Maintenant, j’ai ici un petit gnou adorable qui a besoin d’une famille. Donc je vais le vendre aux enchères au bénéfice de la Free Software Foundation. Si tu achètes le gnou, je peux signer la carte pour toi. Si tu as un manchot chez toi, tu as besoin de gnou pour le manchot. Il ne doit y avoir aucun manchot sans gnou, jamais. À chaque manchot, son gnou. Nous pouvons accepter le paiement en liquide, par une carte bancaire si elle peut faire des achats internationaux par téléphone, ou par bitcoins si tu as avec toi de quoi faire le paiement ici devant moi. Quand tu enchéries, prière d’agiter la main et crier la quantité le plus fort possible car j’ai des problèmes auditifs et que tu veux que je prenne note.
Je dois commencer par le prix normal de 25 €. Est-ce que j’ai 25 € ? Combien ? Combien ? J’ai 30 €. Est-ce que j’ai 35 ? 35 ? 35 € pour ce petit gnou adorable. 35 € à la FSF pour… J’ai 35. Est-ce que j’ai 40 ? 40 €. Qui a dit 50 € ? C’est vous. J’ai 50. Est-ce que j’ai 55 ? Est-ce que j’ai 55 pour ce petit gnou adorable ? Combien ? J’ai 60. Est-ce que j’ai 70 pour ce petit gnou adorable qui a besoin d’une famille. 70 à la FSF pour protéger la liberté. 70 €, dernière opportunité pour offrir 70 € ou plus. Dernière opportunité. 70 ou plus. Un, deux, trois. Vendu pour 60.

[Applaudissements]

Richard Stallman : Comment voulez-vous payer ? Venez payer. Ah, vous pouvez aller au distributeur de billets et revenir, il y aura du temps pendant que je réponds. OK, donc, venez payer 60. Et donc je le signerai après les questions.
Et vous pouvez toujours acheter des marchandises par là, elles sont moins chères, il y a des petits badges pour 2 €. C’est une manière d’appuyer la FSF. Mais vous pouvez aussi vous adhérer à la FSF à travers le site fsf.org, ou ici, vous pouvez remplir un formulaire, payer la cotisation annuelle et vous serez membre.

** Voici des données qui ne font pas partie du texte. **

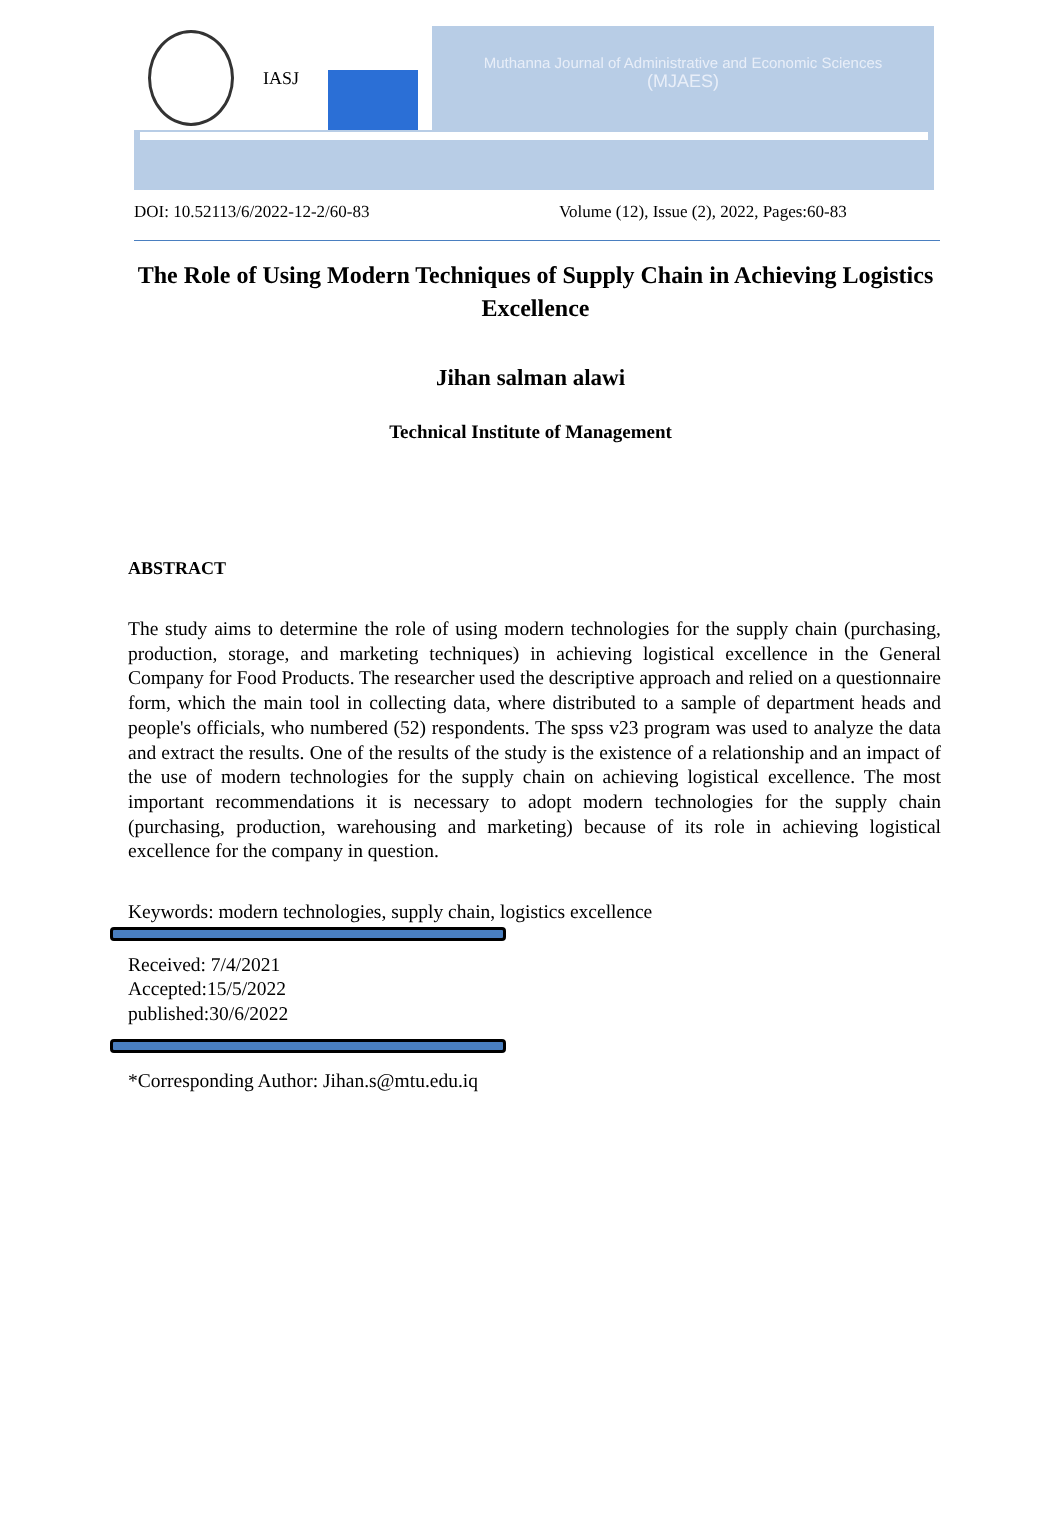IASJ
Muthanna Journal of Administrative and Economic Sciences
(MJAES)
DOI: 10.52113/6/2022-12-2/60-83 Volume (12), Issue (2), 2022, Pages:60-83
The Role of Using Modern Techniques of Supply Chain in Achieving Logistics Excellence
Jihan salman alawi
Technical Institute of Management
ABSTRACT
The study aims to determine the role of using modern technologies for the supply chain (purchasing, production, storage, and marketing techniques) in achieving logistical excellence in the General Company for Food Products. The researcher used the descriptive approach and relied on a questionnaire form, which the main tool in collecting data, where distributed to a sample of department heads and people's officials, who numbered (52) respondents. The spss v23 program was used to analyze the data and extract the results. One of the results of the study is the existence of a relationship and an impact of the use of modern technologies for the supply chain on achieving logistical excellence. The most important recommendations it is necessary to adopt modern technologies for the supply chain (purchasing, production, warehousing and marketing) because of its role in achieving logistical excellence for the company in question.
Keywords: modern technologies, supply chain, logistics excellence
Received: 7/4/2021
Accepted:15/5/2022
published:30/6/2022
*Corresponding Author: Jihan.s@mtu.edu.iq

Maintenant les questions. Est-ce qu’il y a un autre microphone utilisable pour ça ? Je peux utiliser l’autre microphone et le garder à la main. Donc celui-ci sera pour poser des questions mais pour ne pas perdre de temps, je propose de maintenir le micro dans un seul lieu ici et que les gens se déplacent pour poser des questions. C’est beaucoup mieux, vous verrez. Donc ici, venez ici pour poser des questions. Est-ce que ça fonctionne ? Il n’est pas encore activé. Allô. Celui-ci ne marche pas. OK. Maintenant oui. Donc les questions. Venez maintenant à la queue, c’est une méthode plus juste et plus efficace. Par là à la queue.

Public : Il y a des gens comme moi, comme la plupart d’entre nous qui se soucient…

RMS : Il faut prononcer plus clairement chaque consonne, mon problème est de reconnaître les consonnes, donc il faut parler plus lentement, en articulant chaque consonne.

Public : D’accord. Donc, ici, la plupart d’entre nous sont soucieux de leur protection de leurs données privées. Mais la majorité des gens s’en moque complètement. Il y a même des gens qui sont prêts à donner leurs données privées pour être célèbres.

RMS : Il y a des fous !

Public : Il y a des fous.

RMS : Il y a des sots !

Public : Il y a des sots. La plupart des gens s’en moquent complètement.

RMS : La question, s’il vous plaît.

Public : La question c’est « la plupart des gens utilisent Facebook pour organiser… »

RMS : Non, c’est Facebook qui les utilise. Oui, ce sont des sots, mais c’est quoi la question ?

Public : C’est, je n’ai pas envie de me couper de ces gens, parce que le seul moyen que j’ai d’aller à leurs événements qu’ils organisent, c’est d’avoir un compte Facebook.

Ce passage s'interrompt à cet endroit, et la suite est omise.